Both with the Newton handwriting recognition and the Graffiti system in Palm OS, there’s a bit of training involved. With Graffiti, being a simpler method, you simply learn how to write the shorthand for each letter, number, symbol, and you’re reasonably certain that the Palm device will understand you. After minimal training, I can write on my IBM WorkPad making virtually no errors. With the Newton, things are more complicated, and over time I’ve learnt a few tricks in how I trace the letters so as to significantly reduce recognition errors. Today, 98% of whatever I write (in English) on my Newton MessagePad 2100 is correctly recognised. The fuzziness, the little unpredictability of this pen-based interface, is tolerable. At least it is for me. The advantage is that you reach a point where you’re writing on a Newton device at a speedy pace and in a natural way, and what you write is transcribed and digitised quickly enough.

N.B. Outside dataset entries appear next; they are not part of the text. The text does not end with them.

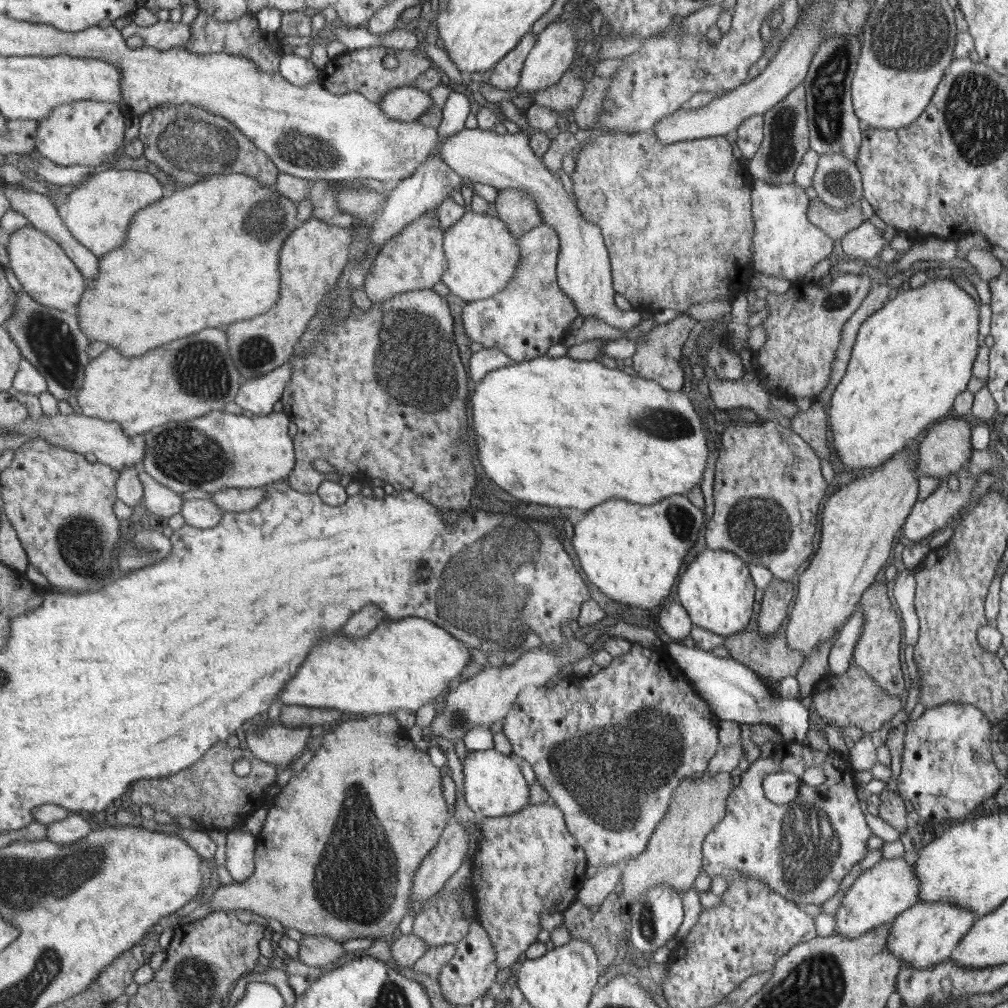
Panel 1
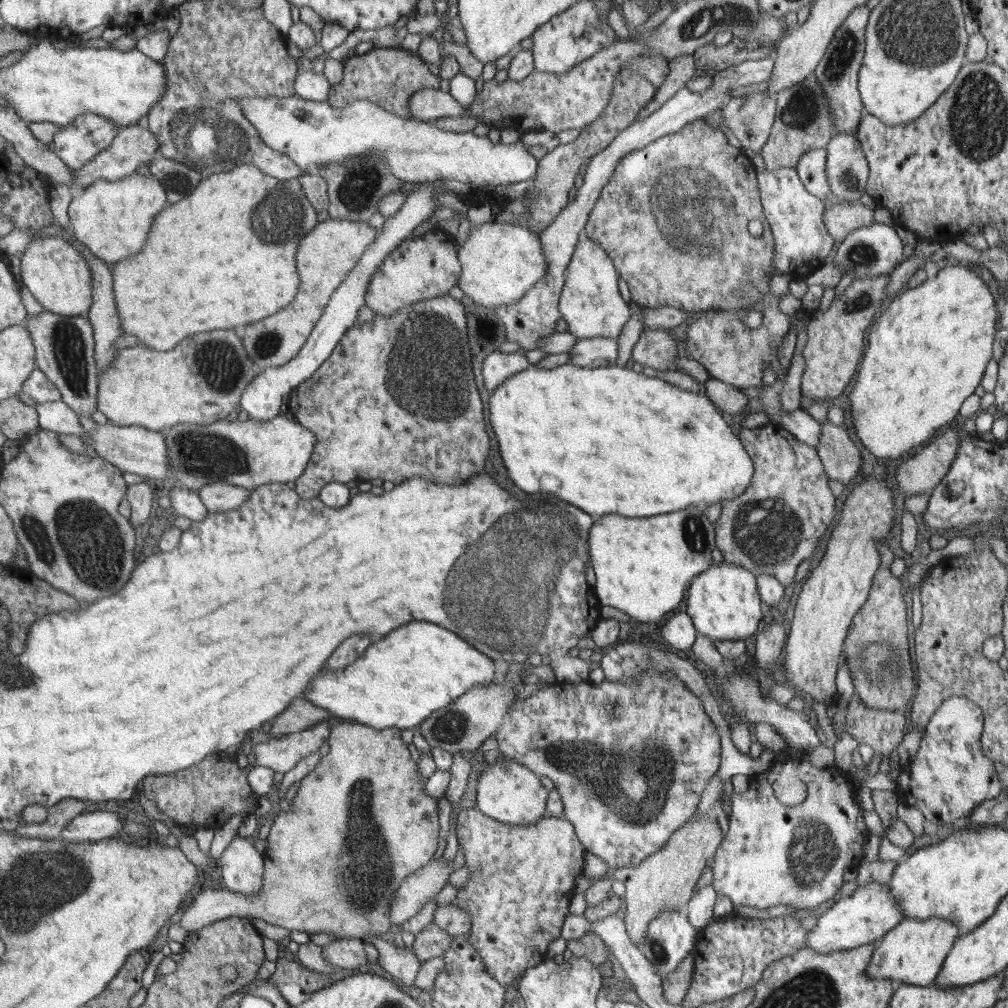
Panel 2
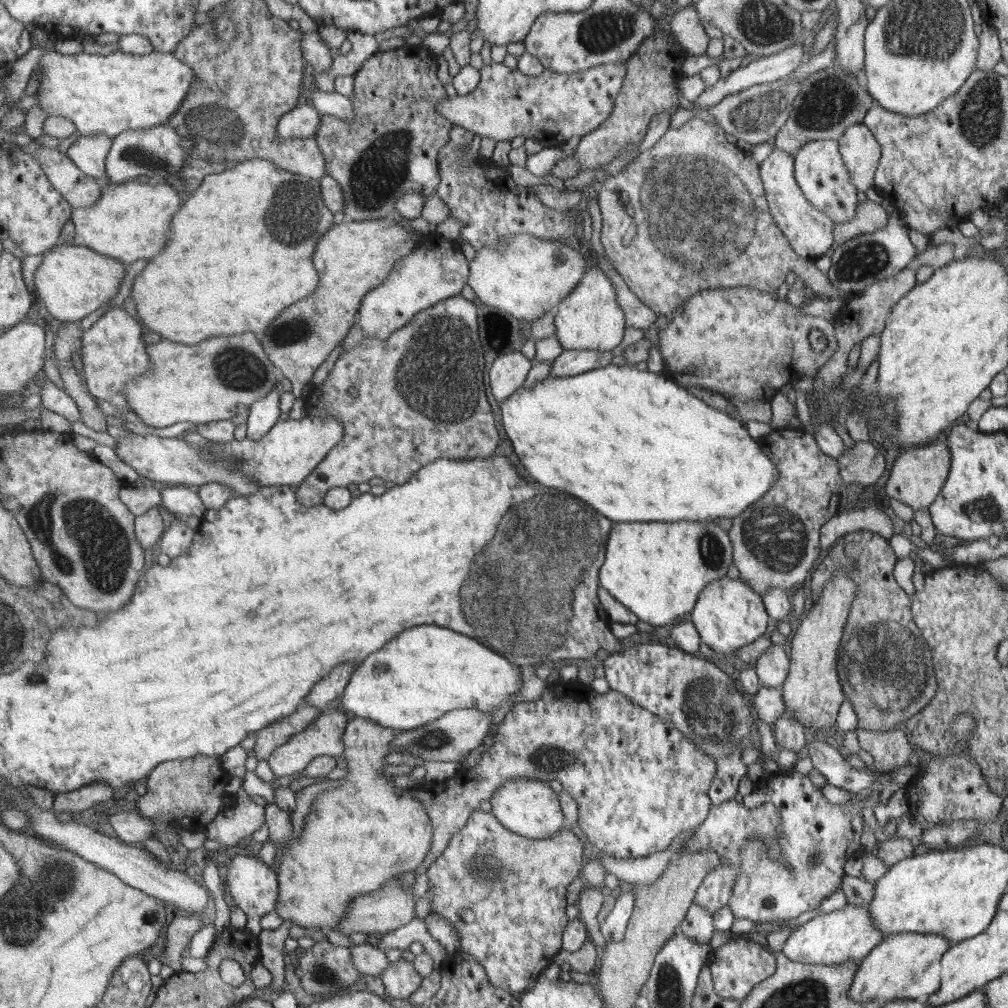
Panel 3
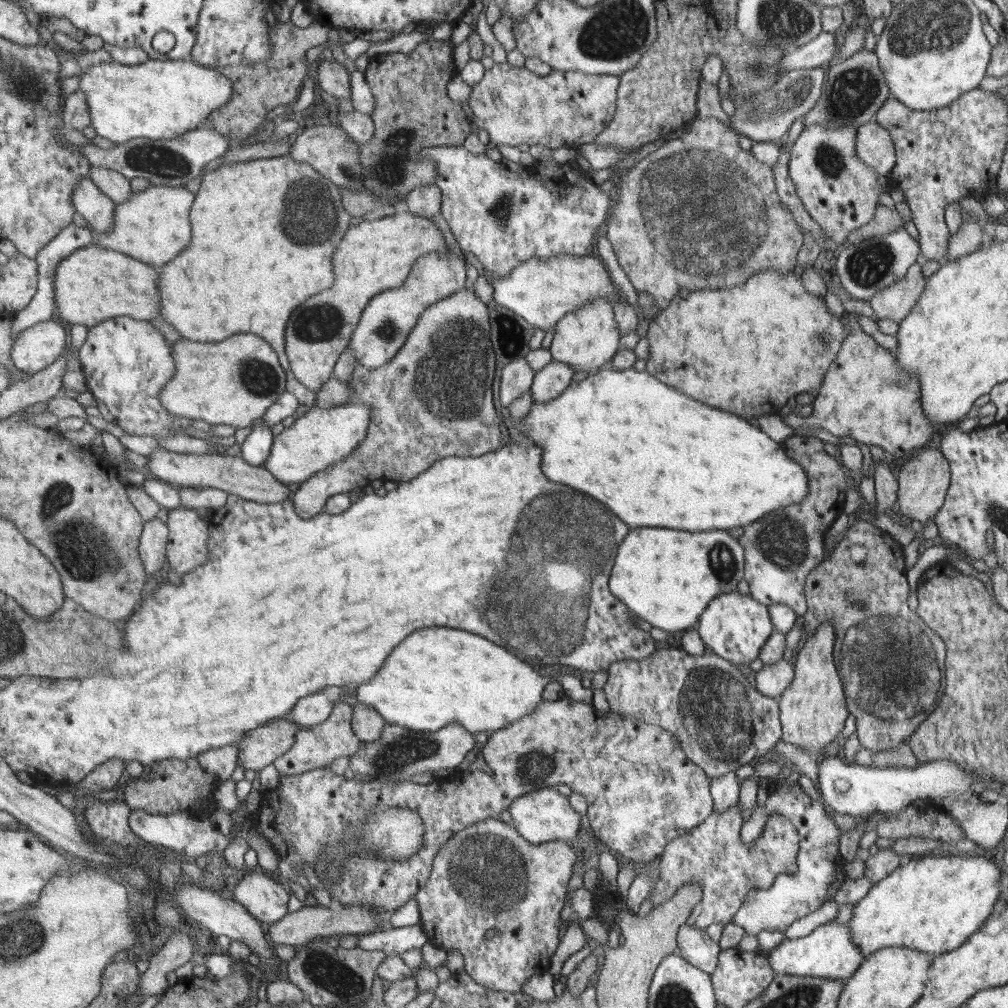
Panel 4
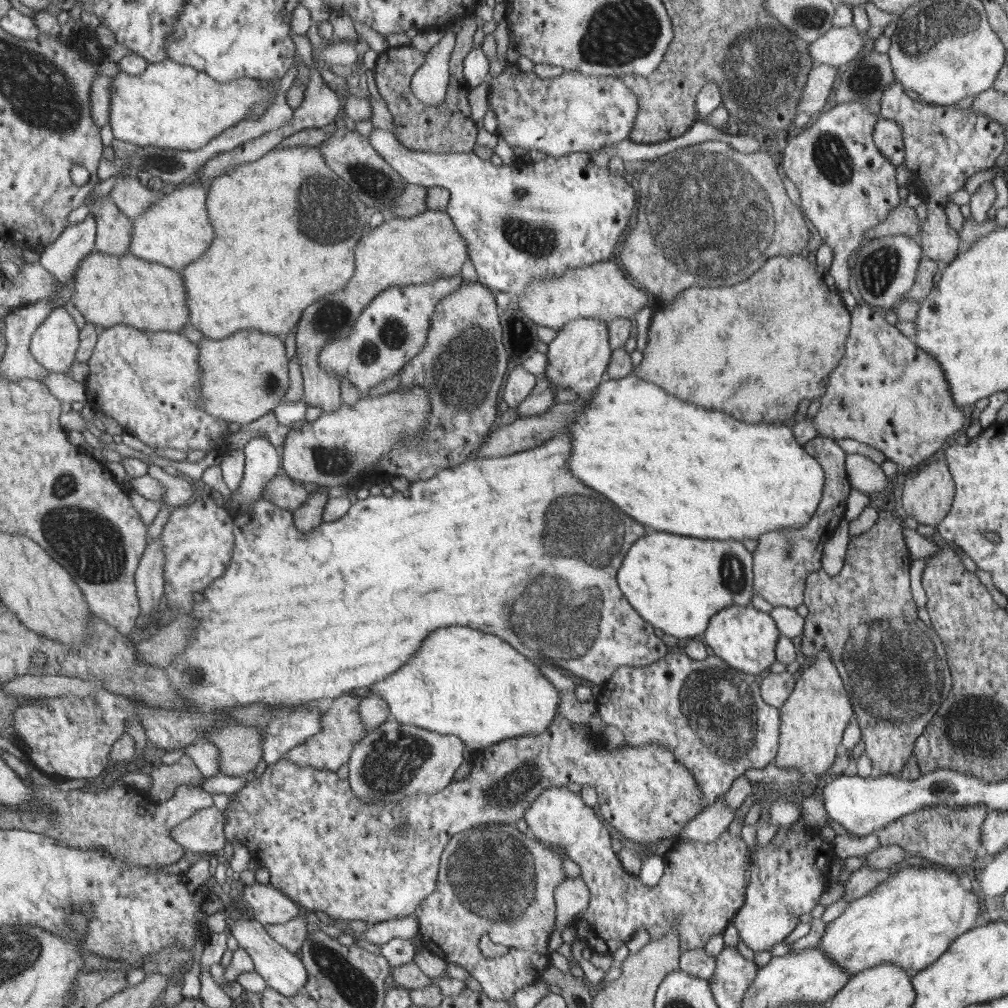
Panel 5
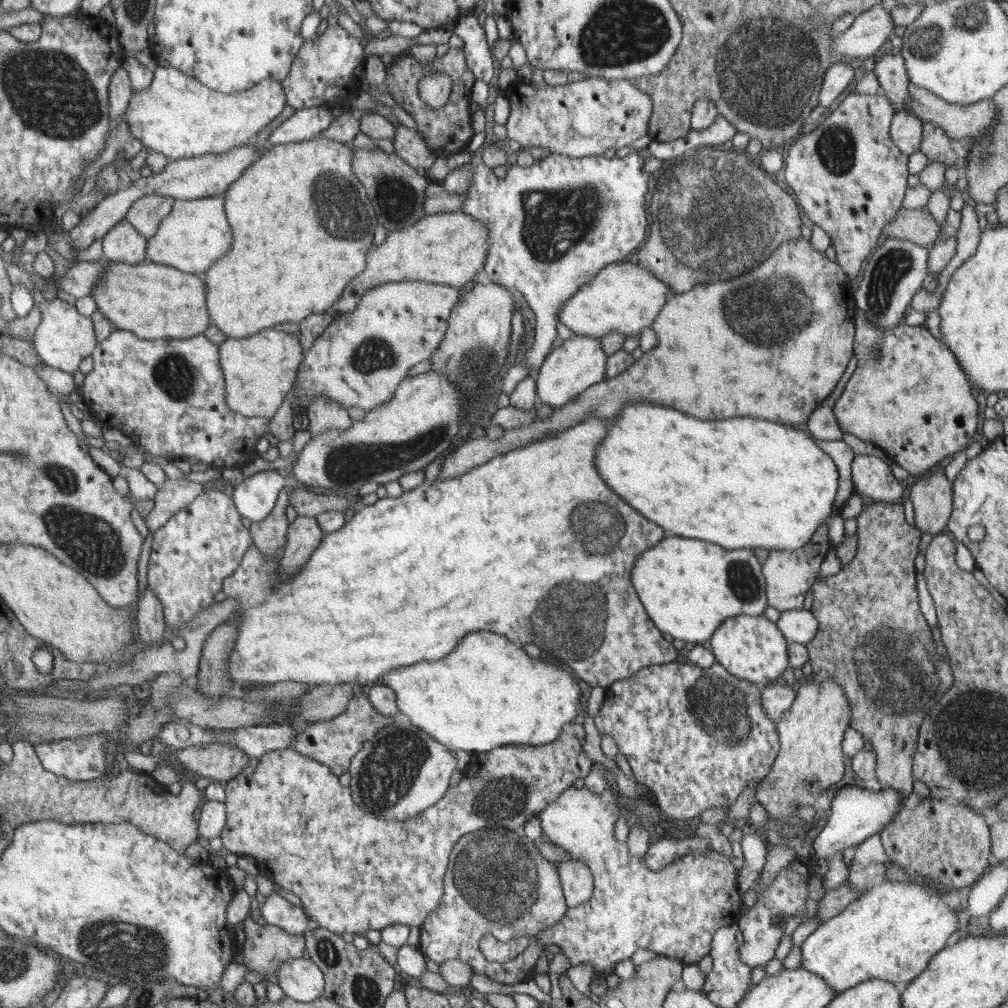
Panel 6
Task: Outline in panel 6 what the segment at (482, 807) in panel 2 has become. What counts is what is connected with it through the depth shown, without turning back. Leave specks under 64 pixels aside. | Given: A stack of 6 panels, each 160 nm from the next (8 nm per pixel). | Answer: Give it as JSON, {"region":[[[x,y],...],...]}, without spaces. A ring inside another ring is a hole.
{"region":[[[585,786],[568,790],[539,812],[544,834],[551,842],[571,854],[572,860],[580,860],[589,866],[596,882],[592,898],[574,910],[565,912],[560,923],[547,928],[542,944],[558,946],[559,951],[570,960],[571,966],[590,962],[595,976],[605,972],[614,973],[618,962],[632,958],[638,948],[652,950],[657,954],[680,961],[683,965],[698,963],[711,951],[714,933],[722,927],[738,922],[742,915],[742,895],[737,883],[738,870],[732,864],[730,852],[722,853],[710,849],[708,855],[694,854],[693,851],[680,856],[674,862],[654,871],[648,868],[645,858],[632,858],[626,842],[614,838],[614,824],[620,818],[619,792],[614,786],[607,786],[600,794],[593,793]]]}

But with Siri it’s different. Siri’s fuzziness, as an interface, is unacceptable. Siri’s raison d’être is assisting, is being helpful. And indeed, Siri is the kind of interface where, when everything works, there’s a complete lack of friction. But when it does not work, the amount of friction involved rapidly increases: you have to repeat or rephrase the whole request (sometimes more than once), or take the device and correct the written transcription. Both actions are tedious — and defeat the purpose. It’s like having a flesh-and-bone assistant with hearing problems. Furthermore, whatever you do to correct Siri, you’re never quite sure whether your correcting action will have an impact on similar interactions in the future (it doesn’t seem to have one, from my experience). Then, there’s always what I usually consider the crux of the matter when interacting with Siri: the moment my voice request is misunderstood, it’s typically faster for me to carry out the action myself via the device’s Multi-touch interface, rather than repeat or rephrase the request and hope for the best.
I don’t know the details of how Siri works behind the scenes. What would be great, in my opinion, is some kind of initial training, just like with handwriting recognition. In iOS 9, there’s a modicum of training when setting up ‘Hey Siri’. I think it would be interesting to develop a more extended training stage where, for example, you get to repeat certain phrases containing key phonemes, or the most common requests, so that Siri can better ‘understand’ how you talk by associating the sample words and phrases with the speech feedback you provide.
The question I keep returning to when thinking about the current state of Siri, however, is this: Is it worth all the effort on the user’s part? Nick writes:
One of the biggest challenges that the software must overcome in order to become better — where by better I mean can be used with confidence that they will not confuse “two” and “too” in a dictated text message — is that we need to keep using them despite their immaturity. And that’s a big request when they do, indeed, keep confusing “two” and “too”. The amount of times that Siri has butchered everything from text messages to reminders to even the simplest of web searches has noticeably eroded my trust in it.
Siri’s scope is still rather limited. What is the reward for my continued use of this technology despite its immaturity? That sometime in the future it’ll be able to properly write a text message or a reminder? Time is too precious a resource for me to keep trying to have Siri understand simple requests. Not only does the friction in interacting with this particular fuzzy interface have to disappear, but the scope, applications and usefulness of Siri must expand as well — it has to offer enough flexibility and reliability to engage the user. It has to offer more, to provide an advantage over performing the same tasks manually. Otherwise, I think it’s difficult to expect users to invest time and energy in something that still feels non-essential.